***** Data records *****

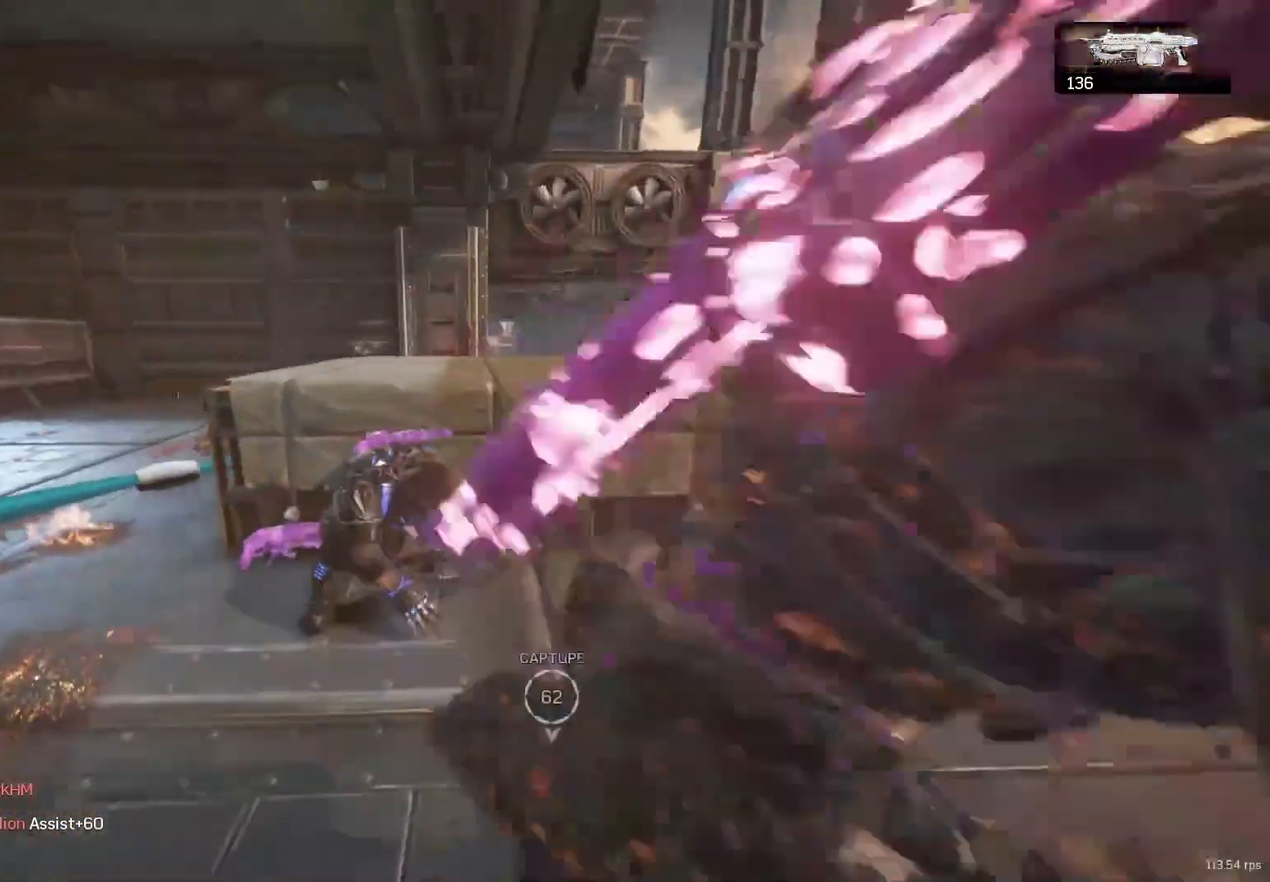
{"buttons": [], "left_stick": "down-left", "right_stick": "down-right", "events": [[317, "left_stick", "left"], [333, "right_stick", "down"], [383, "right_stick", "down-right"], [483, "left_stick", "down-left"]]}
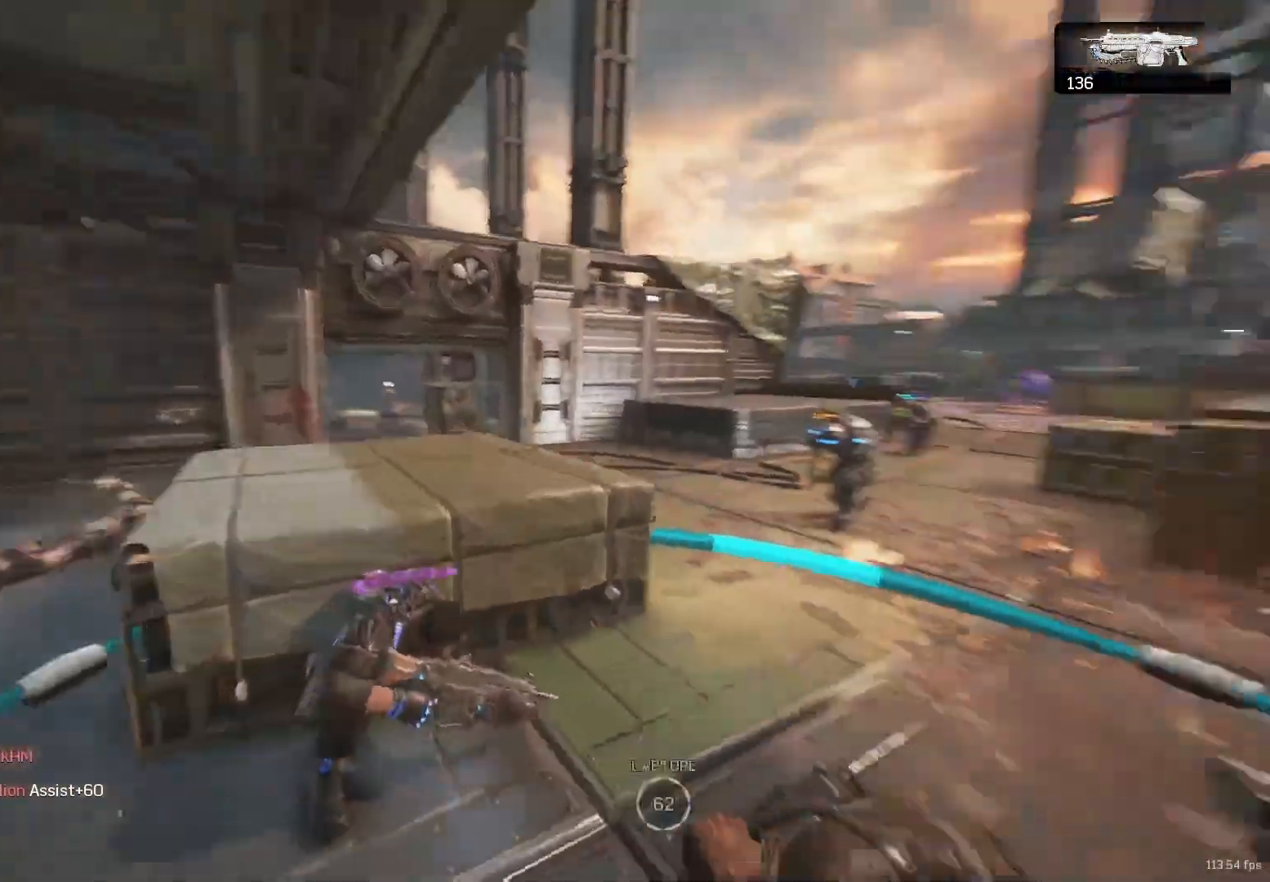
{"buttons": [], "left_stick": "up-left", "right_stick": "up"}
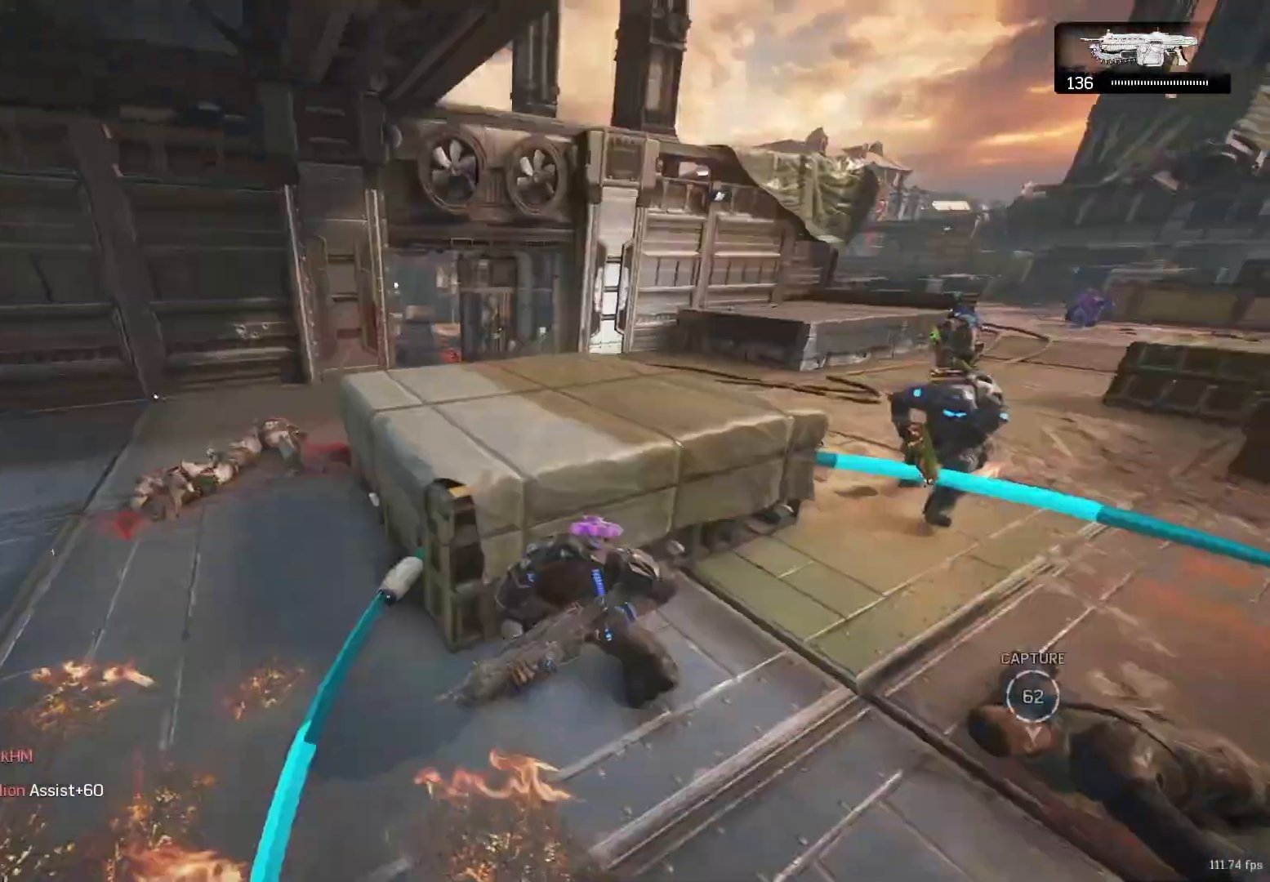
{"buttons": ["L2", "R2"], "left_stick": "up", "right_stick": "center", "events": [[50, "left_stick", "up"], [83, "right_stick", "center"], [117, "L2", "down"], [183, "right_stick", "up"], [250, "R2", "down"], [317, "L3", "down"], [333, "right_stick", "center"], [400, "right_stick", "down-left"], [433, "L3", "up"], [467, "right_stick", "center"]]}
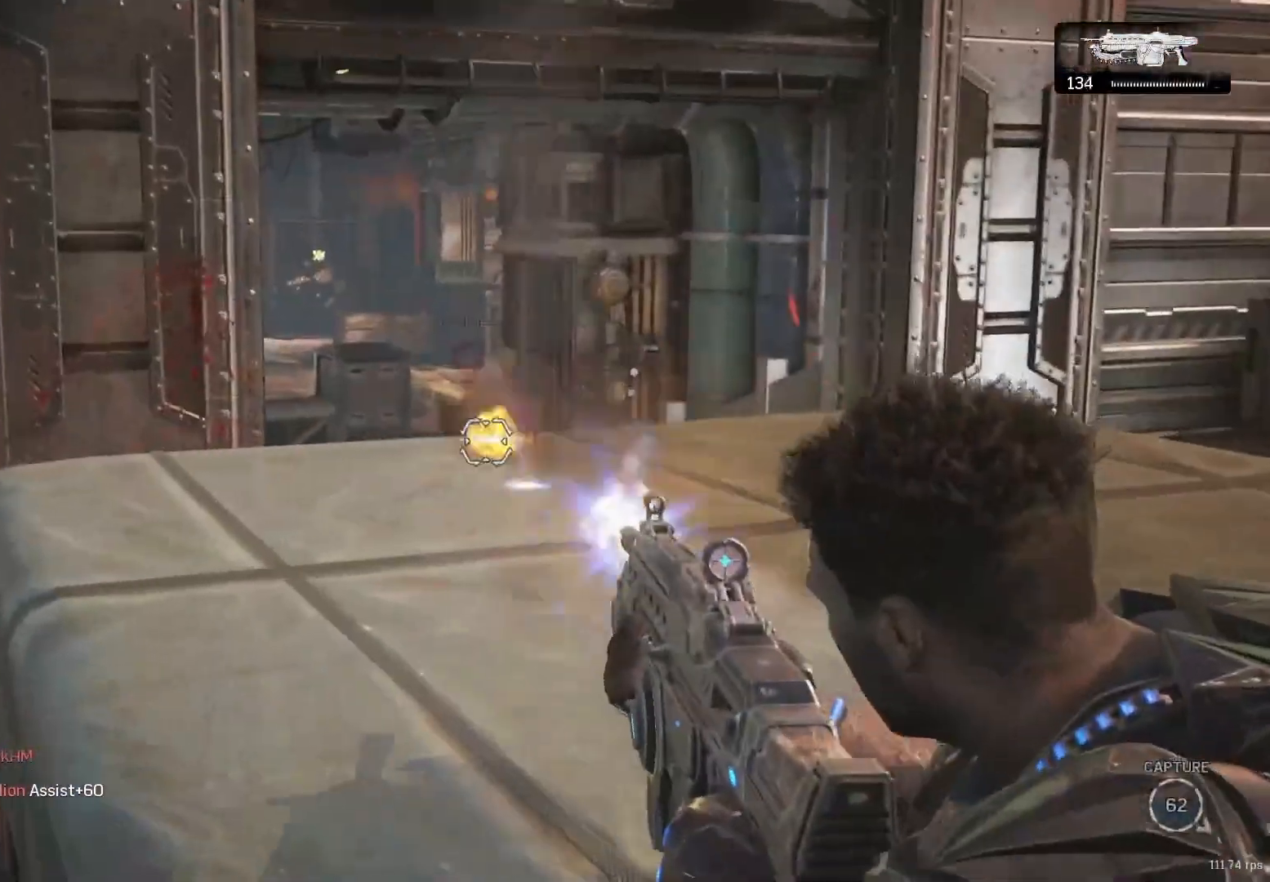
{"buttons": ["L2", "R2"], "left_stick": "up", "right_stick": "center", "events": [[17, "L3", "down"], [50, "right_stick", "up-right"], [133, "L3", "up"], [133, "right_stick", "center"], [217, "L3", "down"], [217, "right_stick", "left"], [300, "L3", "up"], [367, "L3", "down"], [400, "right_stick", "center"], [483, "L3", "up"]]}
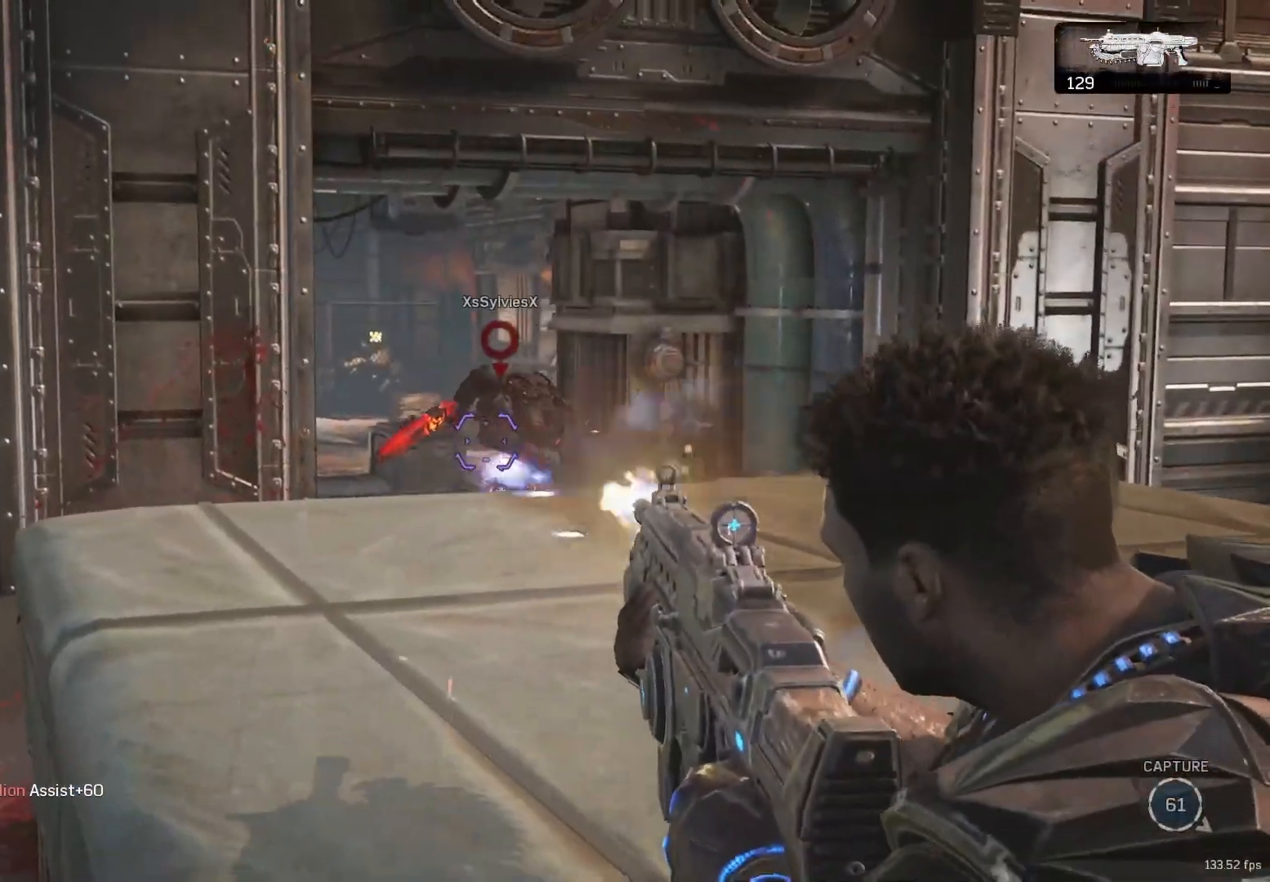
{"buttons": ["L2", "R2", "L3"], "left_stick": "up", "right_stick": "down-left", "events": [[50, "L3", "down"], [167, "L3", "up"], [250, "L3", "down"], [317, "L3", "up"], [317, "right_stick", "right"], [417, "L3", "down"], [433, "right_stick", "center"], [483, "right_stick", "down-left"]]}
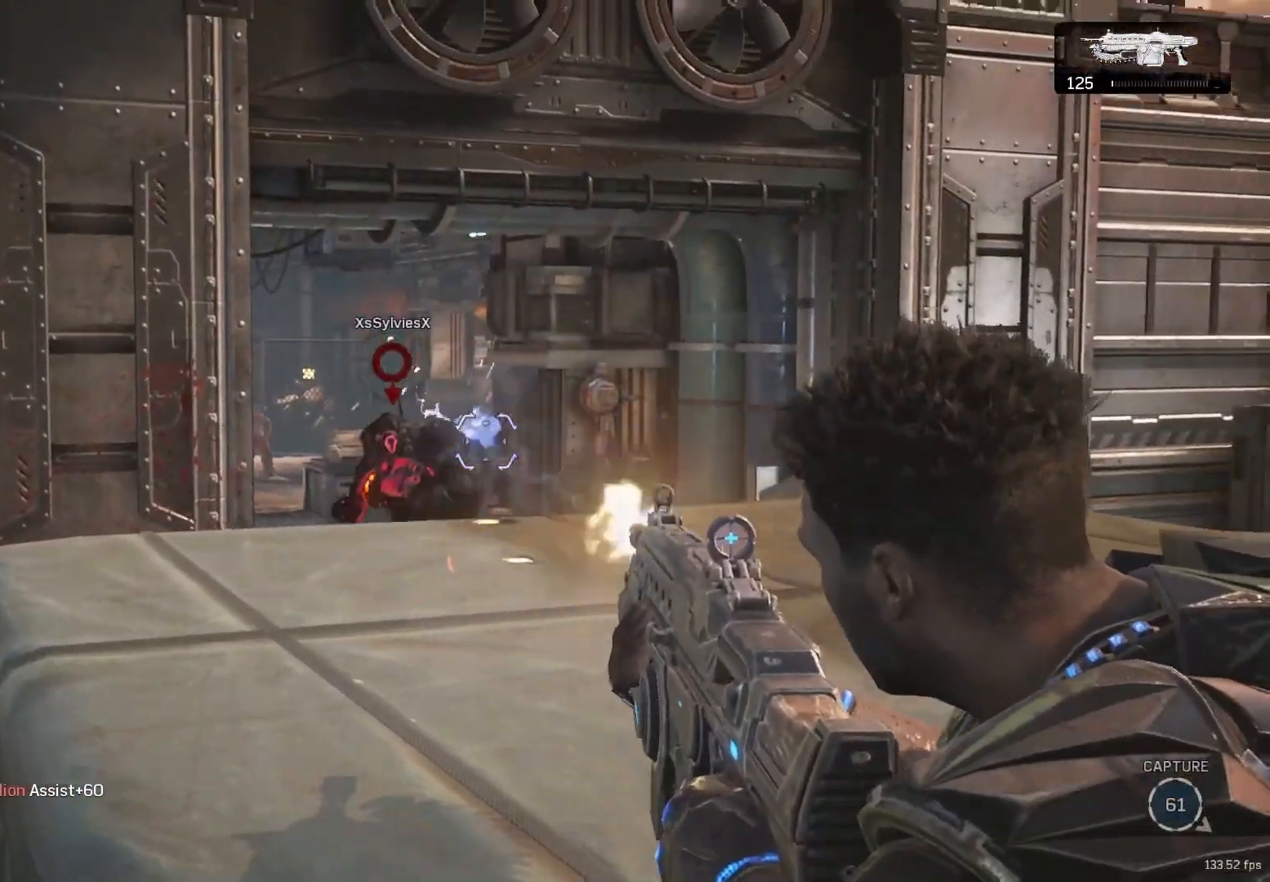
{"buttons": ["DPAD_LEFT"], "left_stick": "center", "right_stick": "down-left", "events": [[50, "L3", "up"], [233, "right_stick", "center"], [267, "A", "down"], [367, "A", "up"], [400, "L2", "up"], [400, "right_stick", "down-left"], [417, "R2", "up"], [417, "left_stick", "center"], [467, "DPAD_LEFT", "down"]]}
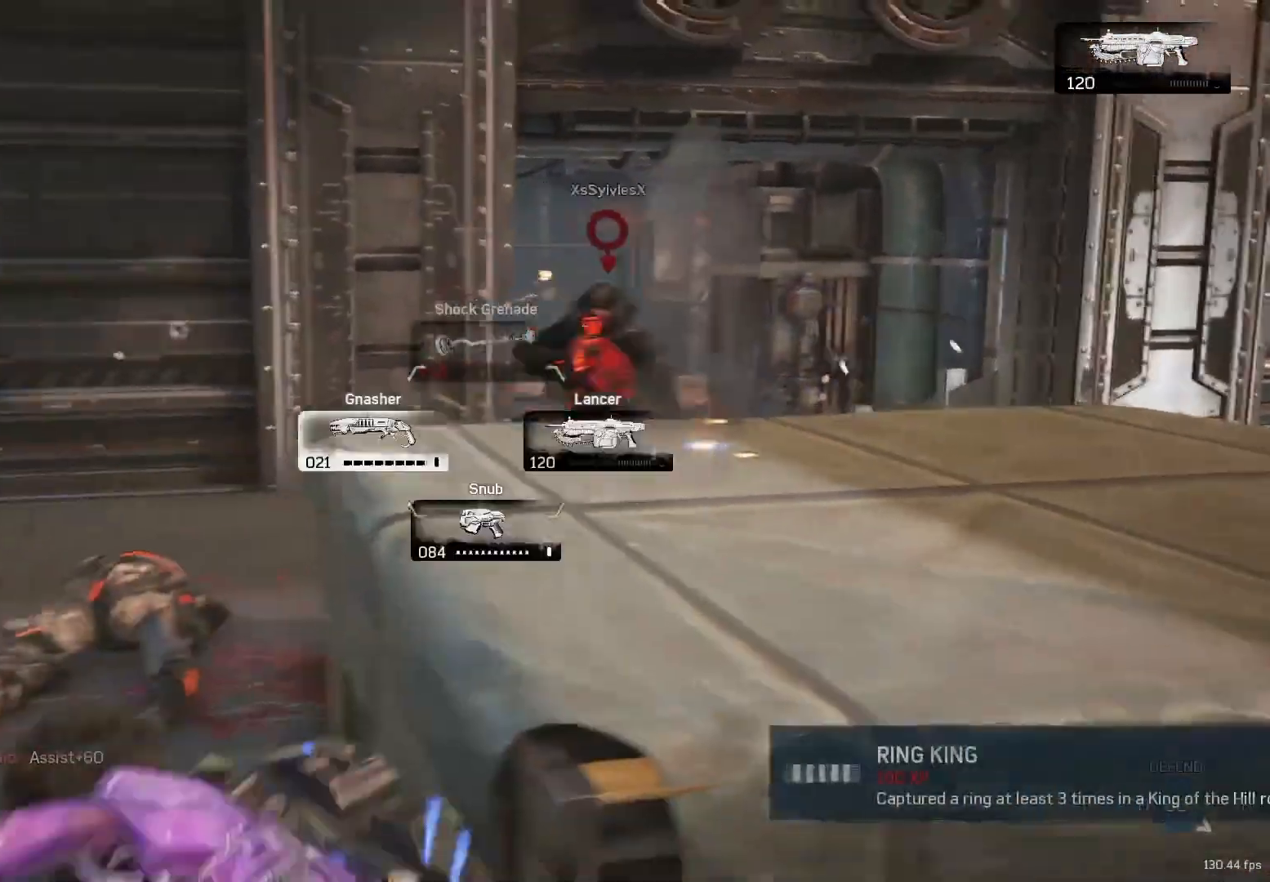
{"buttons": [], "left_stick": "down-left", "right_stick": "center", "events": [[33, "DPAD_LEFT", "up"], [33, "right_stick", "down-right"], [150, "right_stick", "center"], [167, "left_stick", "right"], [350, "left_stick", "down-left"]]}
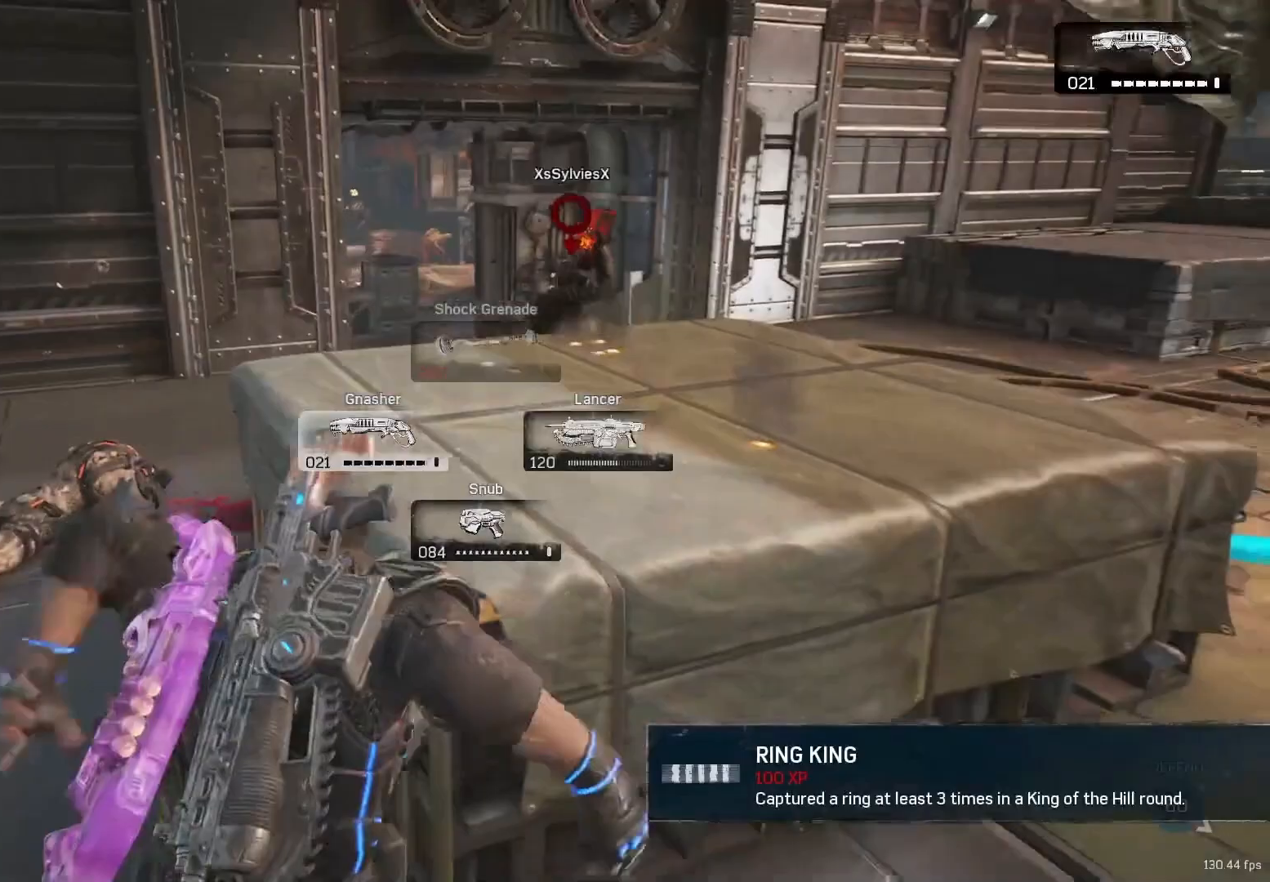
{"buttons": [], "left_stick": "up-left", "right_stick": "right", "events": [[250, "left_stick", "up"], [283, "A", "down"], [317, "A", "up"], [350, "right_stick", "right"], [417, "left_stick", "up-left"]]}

*****

- [Requirement]:
Everything in the data except the pictures must appear in your answer unchanged.

- [Output of the task]:
{"buttons": [], "left_stick": "down-left", "right_stick": "down-right", "events": [[317, "left_stick", "left"], [333, "right_stick", "down"], [383, "right_stick", "down-right"], [483, "left_stick", "down-left"]]}
{"buttons": [], "left_stick": "up-left", "right_stick": "up"}
{"buttons": ["L2", "R2"], "left_stick": "up", "right_stick": "center", "events": [[50, "left_stick", "up"], [83, "right_stick", "center"], [117, "L2", "down"], [183, "right_stick", "up"], [250, "R2", "down"], [317, "L3", "down"], [333, "right_stick", "center"], [400, "right_stick", "down-left"], [433, "L3", "up"], [467, "right_stick", "center"]]}
{"buttons": ["L2", "R2"], "left_stick": "up", "right_stick": "center", "events": [[17, "L3", "down"], [50, "right_stick", "up-right"], [133, "L3", "up"], [133, "right_stick", "center"], [217, "L3", "down"], [217, "right_stick", "left"], [300, "L3", "up"], [367, "L3", "down"], [400, "right_stick", "center"], [483, "L3", "up"]]}
{"buttons": ["L2", "R2", "L3"], "left_stick": "up", "right_stick": "down-left", "events": [[50, "L3", "down"], [167, "L3", "up"], [250, "L3", "down"], [317, "L3", "up"], [317, "right_stick", "right"], [417, "L3", "down"], [433, "right_stick", "center"], [483, "right_stick", "down-left"]]}
{"buttons": ["DPAD_LEFT"], "left_stick": "center", "right_stick": "down-left", "events": [[50, "L3", "up"], [233, "right_stick", "center"], [267, "A", "down"], [367, "A", "up"], [400, "L2", "up"], [400, "right_stick", "down-left"], [417, "R2", "up"], [417, "left_stick", "center"], [467, "DPAD_LEFT", "down"]]}
{"buttons": [], "left_stick": "down-left", "right_stick": "center", "events": [[33, "DPAD_LEFT", "up"], [33, "right_stick", "down-right"], [150, "right_stick", "center"], [167, "left_stick", "right"], [350, "left_stick", "down-left"]]}
{"buttons": [], "left_stick": "up-left", "right_stick": "right", "events": [[250, "left_stick", "up"], [283, "A", "down"], [317, "A", "up"], [350, "right_stick", "right"], [417, "left_stick", "up-left"]]}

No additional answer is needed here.